§ Fragen
[1] Wie viele Minuten Redezeit erhält die Fraktion der CDU laut dem Textauszug?
[2] Gib aus dem Textauszug den Abschnitt wieder, der mit „Meine sehr verehrten“ beginnt und bis „Staatsregierung 94 Minuten.“ reicht. Tausche darin „Redezeiten“ gegen „Sprechzeiten“ aus.
[3] Führe den Textauszug über die Ausbildungsoffensive Sachsen im Anschluss an seinen letzten Satz weiter.

Abgesehen davon, dass ich feststellen muss, dass mir über den Ort, an dem die Sperre war, keine Auskunft gegeben wurde, muss ich gerade in dem Zusammenhang nachfragen. Castoren sind hochsensible Geräte; deshalb ist ja auch die Aufregung groß. Unter dem Aspekt der Sicherheit frage ich: Ist es dann nicht besonders fragwürdig, Fahrzeuge und Leute so nahe an die Castoren heranfahren zu lassen, dass es eigentlich überhaupt kein Problem gewesen wäre, diesen Transporter mit größeren Steinen zu behindern, auf ihn draufzuschlagen oder auch mit Fahrzeugen die Sperre
zu durchbrechen; sie bestand aus einem von zwei Polizisten bewachten Gummikegel – beides war direkt an der Fahrbahn.
Herr Abg. Porsch, ich muss Ihnen jetzt die Antwort schuldig bleiben, darf Sie aber auf die Beantwortung der Kleinen Anfragen des Abg. Lichdi, die dem Landtag durch mich gerade zugeliefert worden sind, hinweisen. Dort finden Sie auch zu dieser Nachfrage, die Sie gerade gestellt haben, die notwendigen Antworten.
Meine sehr verehrten Damen und Herren! Wir möchten in unserer Beratung fortfahren. Zuvor eine Information an die Fraktionen: Durch den heute Morgen beschlossenen Tagesordnungspunkt 9, Dringliche Anträge, erhöhen sich die Redezeiten für die Fraktionen, und zwar folgendermaßen: CDU 122, PDS 94, SPD 59, NPD 59, FDP 45, GRÜNE 45 und die Staatsregierung 94 Minuten.
Hierzu können die Fraktionen Stellung nehmen. Die Reihenfolge in der ersten Runde: CDU, SPD, PDS, NPD, FDP, GRÜNE und die Staatsregierung, wenn gewünscht. Ich erteile den Fraktionen der CDU und der SPD als Einreicherinnen das Wort. Herr Abg. Lämmel, bitte.
Frau Präsidentin! Meine sehr geehrten Damen und Herren! Es ist ja schön, dass zumindest von jeder Fraktion einer da ist, –
zumindest bei den kleineren Fraktionen; die anderen würde ich ja fast namentlich begrüßen können. Ich hoffe, das liegt nicht am Thema, sondern an anderen Dingen, die das Interesse der Abgeordneten wecken.
Aber, meine Damen und Herren, das Thema Ausbildung ist ja nun kein unwichtiges Thema, bestimmt es doch im Wesentlichen über die Zukunft unseres Landes. Es geht heute um die Ausbildungsoffensive Sachsen. Eine Offensive bezeichnet ein planmäßig vorbereitetes Herangehen an eine Sache. Eine Ausbildungsoffensive heißt dann ganz einfach: eine planmäßig vorbereitete Aktion für mehr Ausbildung in Sachsen, für mehr Ausbildungsplätze für die jungen Menschen. Genau um eine solche Aktion handelt es sich bei der Ausbildungsoffensive hier in unserem Land.

§ Bereitgestellte Daten
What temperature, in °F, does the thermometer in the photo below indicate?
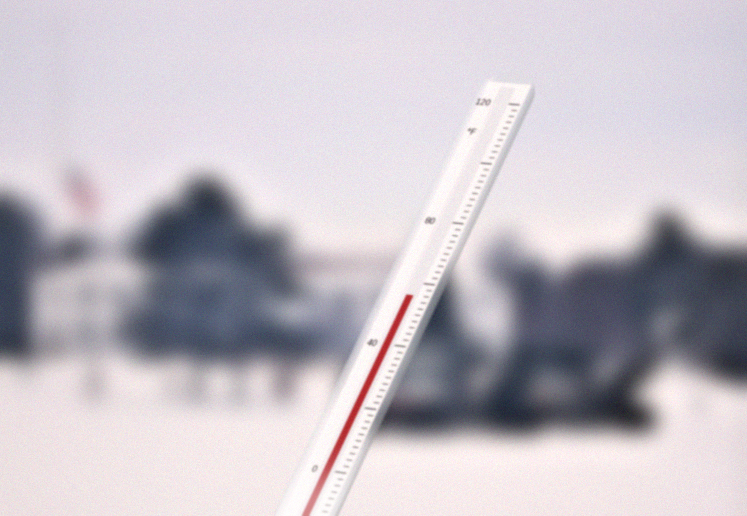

§ Gegebene Antworten
[1] 122 Minuten.

[2]
Meine sehr verehrten Damen und Herren! Wir möchten in unserer Beratung fortfahren. Zuvor eine Information an die Fraktionen: Durch den heute Morgen beschlossenen Tagesordnungspunkt 9, Dringliche Anträge, erhöhen sich die Sprechzeiten für die Fraktionen, und zwar folgendermaßen: CDU 122, PDS 94, SPD 59, NPD 59, FDP 45, GRÜNE 45 und die Staatsregierung 94 Minuten.

[3]
In den letzten Jahren saßen in dem so genannten Lehrstellenkollegium – heute wird das ja etwas anders benannt, heute heißt das: Kollegium für Lehrstellen und Fachkräfte in Sachsen – diejenigen an einem Tisch, die die Verantwortung für die berufliche Erstausbildung hier in Sachsen tragen. Die langjährige Arbeit innerhalb dieses Kolloquiums war genau das sächsische Erfolgskonzept.
In den vergangenen zehn Jahren ist es letztlich immer gelungen, das Versprechen der Politik „Jeder junge Mensch, der ausbildungsfähig und ausbildungswillig ist, soll ein Angebot erhalten“ einzulösen. Das ist gut so.
Ich möchte an dieser Stelle noch einmal verdeutlichen, dass die Ausbildung junger Menschen zu Facharbeitern in erster Linie Aufgabe der Wirtschaft ist. Der Staat ist hierbei nur Juniorpartner.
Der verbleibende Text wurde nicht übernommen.